→ Source document:
|---|

Alignment, tire pressure, oil and OCI and cooling are all items I am a fanatic about. Cooling has allot of moving parts.

 

Oil/Gas/Chemical was my living, and it is primarily about heat exchange. Even distillation is heat exchange. As such a large part of what we did, those I worked for spent considerable time and money making sure we knew the topic inside out and backward. Still keep my voluminous library in the basement in boxes. But I'm not giving a class. More of a ramble or rant. 

 

Burn fuel and you get heat. Some makes work which again makes heat. Most of it makes heat. Air cools. Water cools. So does PCMO and ATF. Water is the best cooling medium there is but in a radiator is shares space/volume with some form of antifreeze. An alcohol, or some form of glycol. Ethylene or Propylene. Each of these has a different ability to remove or absorb/reject heat AND does so at a different rates. Everything that is cooled also has this same feature. As simple as that sounds the dynamics are not. Nothing is constant except the physical properties themselves. Everything matters and everything has a sphere of influence. 

 

When you're tooling down the road unloaded at 55 mph you are consuming about 30 hp steady. All is in balance. Step on the gas for a limit change to 70 mph and you change EVERYTHING that isn't a mechanical constant. Like the material the radiator core is made from, or the concentration of antifreeze. That being what it is, the rest changes. Air volume and velocity through the radiator changes. Water pump delivery speed and possibly volume changes. Fuel burned changes and even the efficiency it does so changes. Aero drag and speed effects. Perhaps AFM.  Oil pump speed and volume. Piston jets. Ditto your automatic transmission. Power in and out changes. Pump speed changes. Converter efficiency changes. Slip changes. Air over the power and power transfer cases change. Even the thermostats change throttling positions altering flow volumes. Every bit of this has to be accounted for if the unit it to survive and regulate well.

|---|

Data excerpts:
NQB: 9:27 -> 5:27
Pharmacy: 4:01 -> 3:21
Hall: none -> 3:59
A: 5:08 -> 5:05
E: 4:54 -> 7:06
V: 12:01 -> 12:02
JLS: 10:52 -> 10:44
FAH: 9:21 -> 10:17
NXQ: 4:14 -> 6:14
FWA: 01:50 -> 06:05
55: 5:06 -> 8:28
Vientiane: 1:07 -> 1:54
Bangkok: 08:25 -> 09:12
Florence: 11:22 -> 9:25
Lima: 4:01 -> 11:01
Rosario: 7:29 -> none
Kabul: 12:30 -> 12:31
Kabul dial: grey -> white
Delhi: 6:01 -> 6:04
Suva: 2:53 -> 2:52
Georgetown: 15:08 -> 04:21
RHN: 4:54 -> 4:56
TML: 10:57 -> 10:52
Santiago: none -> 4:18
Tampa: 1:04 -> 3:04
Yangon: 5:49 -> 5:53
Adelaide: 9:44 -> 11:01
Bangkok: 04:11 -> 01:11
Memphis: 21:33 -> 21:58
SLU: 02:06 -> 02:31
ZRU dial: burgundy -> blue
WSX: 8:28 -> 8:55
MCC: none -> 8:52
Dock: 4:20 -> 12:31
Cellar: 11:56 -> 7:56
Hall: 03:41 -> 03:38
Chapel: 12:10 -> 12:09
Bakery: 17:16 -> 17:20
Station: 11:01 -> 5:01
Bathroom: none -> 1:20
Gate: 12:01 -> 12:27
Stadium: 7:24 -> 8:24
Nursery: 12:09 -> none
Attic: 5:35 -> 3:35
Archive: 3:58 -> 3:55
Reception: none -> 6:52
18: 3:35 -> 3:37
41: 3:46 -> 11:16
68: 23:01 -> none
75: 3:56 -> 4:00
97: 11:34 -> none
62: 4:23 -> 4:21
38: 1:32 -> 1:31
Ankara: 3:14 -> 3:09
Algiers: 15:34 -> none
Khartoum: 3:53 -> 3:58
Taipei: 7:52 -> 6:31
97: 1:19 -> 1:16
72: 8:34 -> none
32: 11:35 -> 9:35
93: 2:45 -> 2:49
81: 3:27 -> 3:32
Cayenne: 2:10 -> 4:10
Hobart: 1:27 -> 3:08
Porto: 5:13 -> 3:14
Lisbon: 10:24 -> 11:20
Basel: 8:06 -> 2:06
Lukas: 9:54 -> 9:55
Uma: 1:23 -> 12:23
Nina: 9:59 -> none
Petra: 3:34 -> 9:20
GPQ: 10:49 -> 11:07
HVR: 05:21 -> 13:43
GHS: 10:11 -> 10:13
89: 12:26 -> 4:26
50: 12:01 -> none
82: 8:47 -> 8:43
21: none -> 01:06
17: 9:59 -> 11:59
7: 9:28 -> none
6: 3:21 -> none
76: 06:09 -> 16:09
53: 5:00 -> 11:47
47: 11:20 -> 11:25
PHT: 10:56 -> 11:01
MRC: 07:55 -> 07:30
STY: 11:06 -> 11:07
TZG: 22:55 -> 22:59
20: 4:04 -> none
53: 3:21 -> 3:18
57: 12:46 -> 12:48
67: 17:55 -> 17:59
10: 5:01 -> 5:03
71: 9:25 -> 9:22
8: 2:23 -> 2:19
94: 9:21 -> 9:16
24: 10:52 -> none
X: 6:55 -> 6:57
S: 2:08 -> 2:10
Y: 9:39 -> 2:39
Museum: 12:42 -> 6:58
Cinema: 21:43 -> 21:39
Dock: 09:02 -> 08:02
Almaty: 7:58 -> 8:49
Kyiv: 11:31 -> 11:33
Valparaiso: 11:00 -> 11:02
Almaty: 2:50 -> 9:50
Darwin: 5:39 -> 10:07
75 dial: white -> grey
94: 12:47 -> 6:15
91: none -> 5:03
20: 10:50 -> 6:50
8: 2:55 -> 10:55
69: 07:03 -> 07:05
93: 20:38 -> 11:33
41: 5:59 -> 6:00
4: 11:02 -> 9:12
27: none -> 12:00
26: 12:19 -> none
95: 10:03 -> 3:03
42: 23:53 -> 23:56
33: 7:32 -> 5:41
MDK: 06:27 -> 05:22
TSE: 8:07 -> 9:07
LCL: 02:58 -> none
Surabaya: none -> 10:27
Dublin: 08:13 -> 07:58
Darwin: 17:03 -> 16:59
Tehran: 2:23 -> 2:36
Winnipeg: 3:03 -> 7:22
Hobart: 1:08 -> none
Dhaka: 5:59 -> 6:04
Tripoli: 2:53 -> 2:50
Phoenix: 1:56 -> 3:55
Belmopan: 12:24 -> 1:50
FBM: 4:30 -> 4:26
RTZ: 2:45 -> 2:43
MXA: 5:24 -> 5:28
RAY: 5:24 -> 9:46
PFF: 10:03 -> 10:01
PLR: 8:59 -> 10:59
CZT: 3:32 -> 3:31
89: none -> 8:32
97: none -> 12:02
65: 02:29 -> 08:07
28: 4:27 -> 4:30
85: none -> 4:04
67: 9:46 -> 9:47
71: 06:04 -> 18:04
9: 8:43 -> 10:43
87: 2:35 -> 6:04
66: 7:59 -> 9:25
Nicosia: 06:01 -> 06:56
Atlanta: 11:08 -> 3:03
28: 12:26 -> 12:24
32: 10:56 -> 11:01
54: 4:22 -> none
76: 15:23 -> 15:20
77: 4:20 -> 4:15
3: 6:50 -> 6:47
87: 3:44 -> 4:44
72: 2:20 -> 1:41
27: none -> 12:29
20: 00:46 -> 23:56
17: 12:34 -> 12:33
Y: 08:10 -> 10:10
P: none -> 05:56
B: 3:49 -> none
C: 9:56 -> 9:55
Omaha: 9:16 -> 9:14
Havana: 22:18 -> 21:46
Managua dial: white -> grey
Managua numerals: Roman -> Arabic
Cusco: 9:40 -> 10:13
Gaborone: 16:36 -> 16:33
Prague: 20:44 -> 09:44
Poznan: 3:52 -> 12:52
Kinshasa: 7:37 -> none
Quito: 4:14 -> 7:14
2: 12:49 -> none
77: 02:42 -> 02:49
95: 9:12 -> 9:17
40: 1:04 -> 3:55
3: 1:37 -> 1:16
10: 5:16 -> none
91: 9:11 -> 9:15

|---|

→ Your tasks:
1. Answer these from the text on vehicle cooling:
(a) In what field did the writer earn a living?
(b) About how much horsepower does the text say is consumed when driving unloaded at 55 mph?
(c) Which two kinds of glycol does it name?
2. Carry the text on vehicle cooling forward from its last sentence.

→ Exercise results:
1.
(a) Oil/Gas/Chemical
(b) About 30 hp, steady
(c) Ethylene and Propylene

2.
To do this the engineer needs targets and expected conditions. Targets are easy enough. Standard engineering practice built up over more than a hundred years. Expected conditions not so much. They do try to cover the bases by offering some cooling options. RPO NHT. But is also creates another variable. The end user choice to use it as he ordered/bought it. End users are unpredictable. Now you would think this would mean things are engineered to as wide a range as is possible. They are not and why so? Bean counters and greedy executives who like big bonuses like things on the edge of the cliff. Entire departments 'calculate' this to the nth degree. Even if that were not true the range of conditions a system can cover, no matter how wide, is FINITE. Finally there is the fact that these fluids age and change in use and the equipment as well over time and miles. 

 

Example; I'm currently working with. Transmission TBV.  A temperature-controlled valve with an unusual flow map. Picture a valve and how it works. A pump pushes a medium down a pipe restricted by a valve. Flow increases at the valve opens. In a system that is driven by a positive displacement pump the volume is constant and excess by one method or another bleed off. This second is the TBV. When the fluid is cold the MAJORITY of the fluid is bypassed back to the sump. It does this as the other always open path, through the cooler, has more resistance to flow. As the fluid heats up this valve starts to expand and close the bypass creating more resistance in the bypass circuit than the cooling circuit which other than length of path and size of conduit hasn't any valve in it. This is unlike he Gen 1 SMC oil pump that uses a spring to 'blow off' unnecessary volume or a more complicated strategy of two automated valves balancing two flows to equal one rate. 

 

Why does this matter? Because unlike a centrifugal pump system, such as your home water system which has the most control over the flow during the first half of the valve stroke, the TBV exercises the most control during the last half of the valve stroke/travel. I think this explains the difference in classification of various thermostats. That is the water thermostat is rated by it's 'cracking temperature' because it throttles finest during the front half, versus the TBV rating at "Full Open" temperature because is throttle best on the back half. Mystery solved!! 

 

When GM designed this cooling system it did so around a TBV who's Full Open was 192/194F and we all know they ran much-MUCH warmer than this. The new 158 F valve tells us the original system had surplus rejection capacity, but it does not have surplus 'RECOVERY' capacity. This has to do with temperature delta or differences in the total system. Heat moves fastest when temperature is greatest between the cooling fluid and the fluid being cooled. And the thermal conductivity of the cooled fluid to cooling fluid is greatest and delta thermal capacity the least. It also moves faster when the fluid has intimate contact with the membrane separating the two. That is, no gas in the system.  Confusing right? 

 

Easy, water is a better cooling medium than water and glycol. Esters and PAO's are easier mediums to cool than mineral oils. Create bigger deltas.

 

More later.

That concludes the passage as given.